毎朝出会う女性に告白しようとしたら、それは選挙ポスターだった。
そのくらい大変なことなのではないか。
どうしよう、と半ばイミテーションであることを覚悟しようとしたとき、フタがするりと開いた。
どうも、この鍵は「鍵による開錠 + 鍵部分全体を下にスライド」することでロックが解除されるようだった。
鍵部品全体がぐらぐらしていたのは、簡単な構造どうこういうことでなく、必要なゆるさからのものだったのだ。
それにしても、今日ほど鍵穴を見た日は、今までない。
家に帰ったとき玄関が閉まっていて、どこか窓から侵入しようとしたとき、泥棒と間違われるのがいやだから大声で「鍵がないからって、こんなところから入れ、だって!!」と叫びながら窓枠をまたいだことはあったが、そのときだって鍵穴からの侵入を目論んだりはしなかった。
安堵しつつも疲れてしまった僕に、またひとつ新しい鍵の詳細が加わった。
「開けつつ、スライド」
オチもなく、こうブログにしたためているのは、もちろんそのことを忘れないようにするためだし、気持ち「閉めつつ、スライドで、結局中身見えてしまうリュック」みたいなものがないかなあ、などとも考えたりするためだ。

風情

新聞はあるが、新聞紙はない。
iPadがどうこうのなか、この手のことはよく言われる。
しかしそれよりも気になるのが、電子書籍の出現による日本人特有の気質「エロ本はさみ」の消失である。
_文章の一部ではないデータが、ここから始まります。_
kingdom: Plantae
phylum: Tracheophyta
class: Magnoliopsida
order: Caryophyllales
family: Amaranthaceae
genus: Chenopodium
ただでさえインターネットというものが普及しまくりなのに、電子書籍なんかが主流になってしまうと、本屋レジにおけるエロ本戦略が損なわれてしまうのではないかと考える次第である。
「レジにおけるエロ本戦略」
・エロ本をナショナルジオグラフィック日本語版と週間朝日ではさむ
・レジ当番の人が男子に代わるまで、物色のまね
・表紙、裏表紙のエロ度の見極め
・むしろ隠さないことで「エロくないのでは?」と思い込ませることを期待
・軽度のもので我慢する
しかし、私の知人いわく、その気質は形を変えて今後もありつづけるだろうという。
というのも、例えばネットショッピングでは「エロ本はさみ」ならぬ「エロ本ふくみ」がよく見られるというのだ。
エロ本だけでなく、英会話の本なども一緒にカートに入っているわけ。
これで買い物のエロ度が薄まるわけで、安心なのである。
これはダウンロード形式のものでも見られるそうで、資料をダウンロードしいの、エロダウンロードしいの、作業効率化ツールをダウンロードしいの。
ちょうどエロをはさむ形で他のものをダウンロードすることで、エロを和らげているのだ。
この話を聞いて、気質の消失はなさそうなことがわかった。
さらに、知人の本棚に同じ回のナショナルジオグラフィックが複数あるのを見つけて、なおさら安心したところである。